月例テスト
最初の授業から1ヶ月が経ち、今週末に月例テストが迫ってきた。今日の授業は、月例テストの過去問だろう。そう思って授業に来たのだが。いつもの確認テストのあと、先生はこう言った。
「今日は、今までの確認テストを全部やります」
え? 今なんて言った?
「月例テストの過去問はあとで配るので好きにやってください。もちろん、いつも通りテスト全部満点になって終わった人はやっていいですけど」
なるほど。今までの確認テスト全部やるのか。相変わらずこの先生は基本に忠実というかなんというか。考え方はぶっ飛んでるのに。
「一枚終わったら採点するので手あげてください。では、どうぞ始めてください」
当然というべきか、私含めいつもの5人は全て1発満点でさっさと終わらせて過去問に取りかかる。

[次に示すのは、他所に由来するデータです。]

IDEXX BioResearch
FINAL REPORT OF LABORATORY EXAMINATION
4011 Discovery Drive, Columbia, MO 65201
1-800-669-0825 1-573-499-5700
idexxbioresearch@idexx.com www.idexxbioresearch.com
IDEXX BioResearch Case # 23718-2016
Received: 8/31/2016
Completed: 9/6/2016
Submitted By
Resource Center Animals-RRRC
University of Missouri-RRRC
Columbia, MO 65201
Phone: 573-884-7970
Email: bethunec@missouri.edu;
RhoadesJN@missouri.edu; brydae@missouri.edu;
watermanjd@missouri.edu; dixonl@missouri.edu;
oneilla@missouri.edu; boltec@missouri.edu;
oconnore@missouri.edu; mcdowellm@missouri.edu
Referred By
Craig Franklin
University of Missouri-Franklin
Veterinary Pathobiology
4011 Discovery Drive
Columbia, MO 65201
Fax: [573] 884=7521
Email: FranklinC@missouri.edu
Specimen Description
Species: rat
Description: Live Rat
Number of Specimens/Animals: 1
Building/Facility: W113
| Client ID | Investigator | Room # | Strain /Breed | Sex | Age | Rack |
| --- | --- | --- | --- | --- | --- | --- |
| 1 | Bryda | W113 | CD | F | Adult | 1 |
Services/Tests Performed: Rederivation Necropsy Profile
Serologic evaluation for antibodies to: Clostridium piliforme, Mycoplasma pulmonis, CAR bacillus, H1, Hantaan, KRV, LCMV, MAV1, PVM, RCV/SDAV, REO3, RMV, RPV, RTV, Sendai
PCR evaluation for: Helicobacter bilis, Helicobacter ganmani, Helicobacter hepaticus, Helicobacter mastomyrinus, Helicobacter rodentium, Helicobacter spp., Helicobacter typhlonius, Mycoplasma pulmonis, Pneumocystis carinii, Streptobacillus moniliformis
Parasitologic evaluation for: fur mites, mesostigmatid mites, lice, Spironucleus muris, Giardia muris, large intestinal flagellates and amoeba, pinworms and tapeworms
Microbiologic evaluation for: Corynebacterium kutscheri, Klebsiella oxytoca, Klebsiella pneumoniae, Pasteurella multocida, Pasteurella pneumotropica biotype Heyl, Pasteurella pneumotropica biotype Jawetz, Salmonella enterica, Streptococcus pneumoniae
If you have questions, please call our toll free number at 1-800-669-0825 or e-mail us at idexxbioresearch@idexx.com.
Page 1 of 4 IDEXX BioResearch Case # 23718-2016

あれ? 過去問だよな、これ。それにしてはあまりにも……。
先生の言いつけ通り、前半の基礎問題を終えて採点のため手をあげる。
「お、さすが星月。全部あってるぞ」
先生に褒められると嬉しい。褒めて欲しいという気持ちを糧に頑張れる。だが、たまらず聞いてみた。
「先生、これ本当に過去問ですか?」
「そうだが。簡単だろ?」
いや、確かに簡単だと思ってたけど簡単だろ?はないだろう。あとニヤってするな。
「後半はちょっと難しいけど、星月ならできる。頑張ってみろ」
でも、この先生の期待によって私は成長してきた。頑張って解こう。
結局、2問解けなかった。
だけど、これ本番の試験なら偏差値70超えてるんだよね。時間も半分かかってないし。おかしいでしょ。この前まで私45だったのに。
佐野は満点取ってたし。先生バケモンだろ。
「さて、各々今週のテストに向けて準備するように。では今日の授業を終わります。みんな頑張ってね。起立。気をつけ。礼!」
「「「「「ありがとうございました!」」」」」
授業は終わったが、私たちにとってはこれからが本番だ。
「せんせー、今日もよろしくお願いします!」
「よし、やろうか。今日は何したいかとかある?」
ほんと、補習になると一気に雰囲気変わるな。こっちが本物なんだろうな。
「過去問の解けなかった問題教えてほしい」
「僕もそれ解けなかった。難しかったなぁ」
柴田さんと園倉くんが最後の問題を指す。それ、私も聞きたい。
「その問題は佐野が解けてるから、佐野、解説してくれ」
「え? 俺?」
「あぁ。解いた通りに説明してあげてくれ。問題が解けるだけではまだ2流。人にわかりやすく教えられてこそ1流だ。だから佐野にとってもメリットがある」
確かに誰かに教えた問題は忘れにくいような。それは佐野くんも思い出したようだ。
「わかった、やろう」
そうして説明してくれた解き方は、複雑ではあるものの簡単に理解できるものだった。
「中学受験の算数において、習っていない内容のものはほぼ確実に出ない。その代わり、習ったことをたくさん組み合わせて難しくしてる。だから基礎さえできていれば、あとは閃きと経験でどれだけ難しい問題でも解けるんだよ」
先生がそう説明してくれる。今までは宇宙人が解くような難しい問題だと思っていたが、今ならわかる。確かに難しいが、解けないことは決してない。
「君たちがいままで覚えてきた公式や解き方はすべて君たちの武器となる。その武器を増やし、そして使いこなせるように練習をする。それが勉強だ。練習をたくさんして器用になれば必要な練習が減る。それが『地頭』の正体。武器を増やし、それを使いこなし、器用になれるよう今後も頑張ろうな」
「「「「「はい!」」」」」
私たちは、やることをやるだけだ。
♢♢♢♢♢♢♢♢♢♢
月例テスト当日。私は程よく緊張をしていた。
先生に「成績は関係ない。解ける問題を落とさないこと」と言われたことを思い出した。そう、解けないものはそれまでの努力不足。でも解ける問題を間違えるのはテスト中のミス。だからテスト中に努力すべきはミスをしないことだけだ、と何度も言われた。
「あ、星月じゃん。今日は頑張ろうな」
「あ、ここの会場だったんだね。うん、頑張ろう!」
偶然出会った佐野くんと別れ、教室に行く。
呼吸を整えて試験に備える。
「試験を始めます」
始まってみればあっけなかった。すべての科目で半分以上時間が余り、それでいてほとんどの問題に解答できた。
自己採点でもかなりの高得点を記録できた。まさか自分が本当にこんな点数をとるなんて。そしてケアレスミスはゼロだった。いまだに信じられない。でも、先生との1ヶ月を思い出せば夢じゃないとわかる。ここまで勉強したのは初めてだし、充実した時間を過ごせた。あと5ヶ月、もっともっと頑張ろう。そう胸に誓った。